Beginning in 1830, when Charles Christofle entered his family business, a small jewellery workshop in Marais, Paris. Charles developed and expanded the business to manufacture impressive, quality metalwork.
Christofle held the patent for electroplating which gave the business an advantage with their technologically advanced practices. This helped to steer the Christofle name into a wider market, where Christofle not only created high-quality plated goods but also added a range of solid silverware. The combination of both impressed critics and won Christofle many important commissions. The high craftsmanship and quality ensured that Christofle was present at every table of royals and aristocrats.
Christofle is still a family run business and is now into its fifth generation, which shows how quality silversmiths can stand the test of time. However, it hasn’t always been plain-sailing for the Christofle brand. The economic depression that followed World War One was coupled with unfortunate management of the brand which meant Christofle lost their factory in Germany and almost faced financial ruin.
How Art Deco Saved Christofle
At the point of almost inevitable financial collapse, Charles Christofle’s great-grandnephew Tony Bouilhet took over the management of the business and began to revive the esteemed brand. Tony was married to Carla Borletti, who came from a wealthy industrialist family. Carla’s family invested into the Christofle business and became major shareholders of the brand.
Alongside the necessary capital that Carla provided, Carla was interested in Art Deco designs and commissioned exceptional designers, architects and sculptors to design Art Deco pieces for Christofle. Her taste in designs helped to propel the business forward and led to more Christofle boutiques being opened and the expansion of the number of Christofle shops within department stores.
The products created by Christofle in the Art Deco period were varied; from flatware services to candlesticks and furniture mounts. The modern taste of these pieces not only attracted collectors but also led to large commissions such as the items made for the Normandie, a luxury ocean liner.
The Use of Gallia Metal
Gallia metal was used extensively during the Art Deco period, although Christofle had been using a similar metal earlier than this when they bought ALFENIDE lock, stock and barrel.

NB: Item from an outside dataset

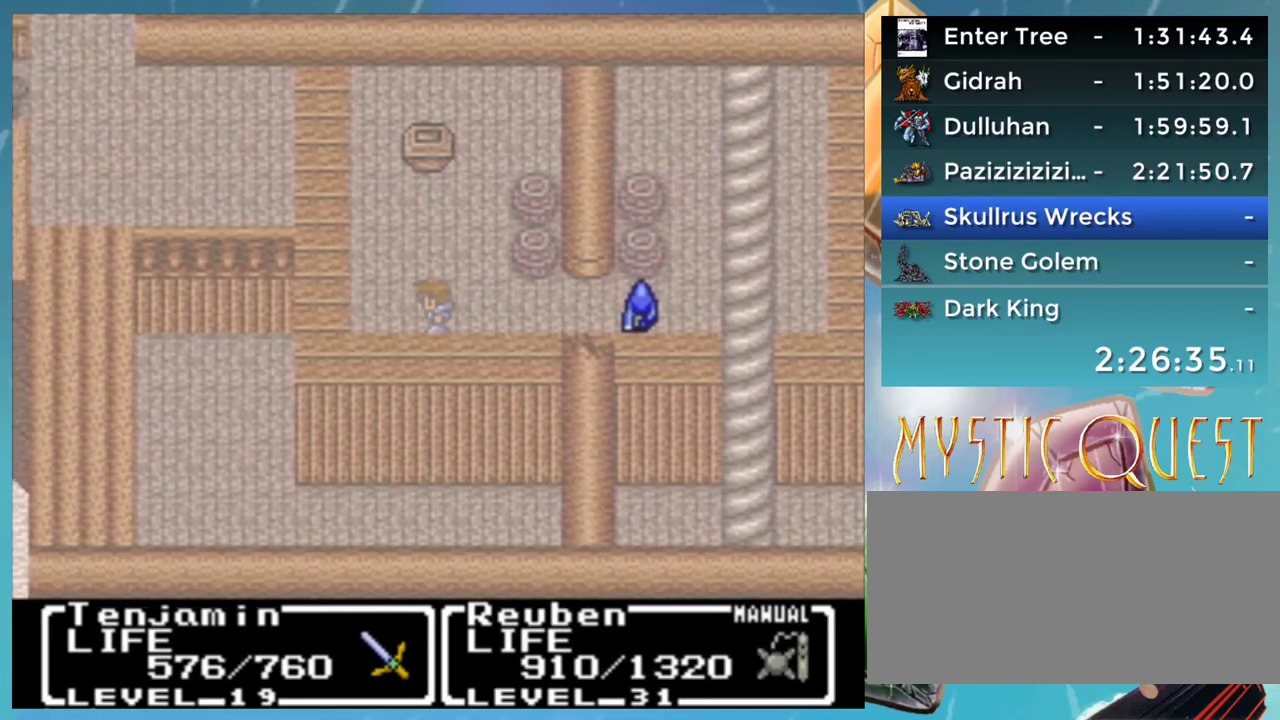
{"buttons": ["DPAD_UP"], "events": [[217, "DPAD_LEFT", "up"], [217, "DPAD_UP", "down"]]}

Gallia is a brand name of a copper-tin alloy, and using the patented technique of electroplating, it was possible to be covered with silver. Gallia was used by Christofle to appeal to a wider market as Gallia was cheaper, but also sustained the highly decorative and fashionable designs.

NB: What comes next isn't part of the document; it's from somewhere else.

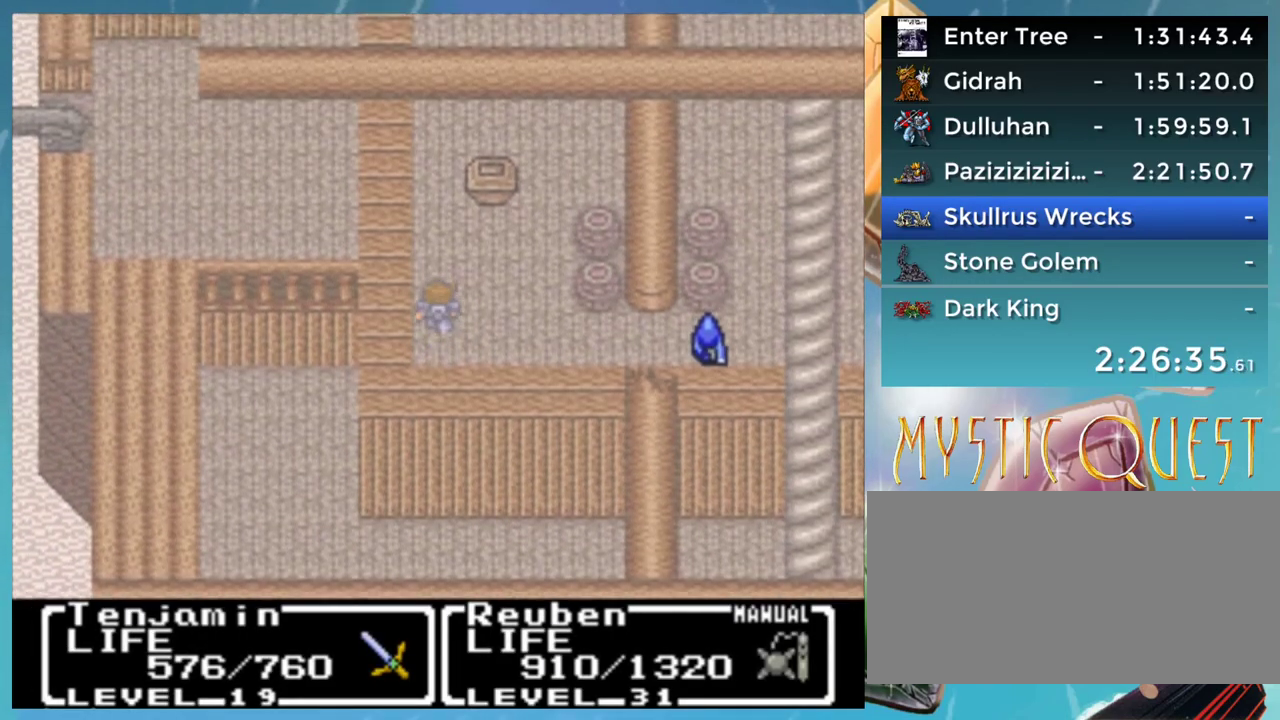
{"buttons": ["DPAD_UP"], "events": []}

Although Gallia was used as a less expensive alternative in order to appeal to a wider audience, Christofle Gallia products can often fetch a much higher sum at an antiques market compared to other originally higher-end products made during the same period.
In recent years the artistic quality of Gallia has declined, however, the Christofle brand is still thriving. Christofle are still leading the way with their imaginative and elegant designs coupled with their traditional methods that ensure the highest quality.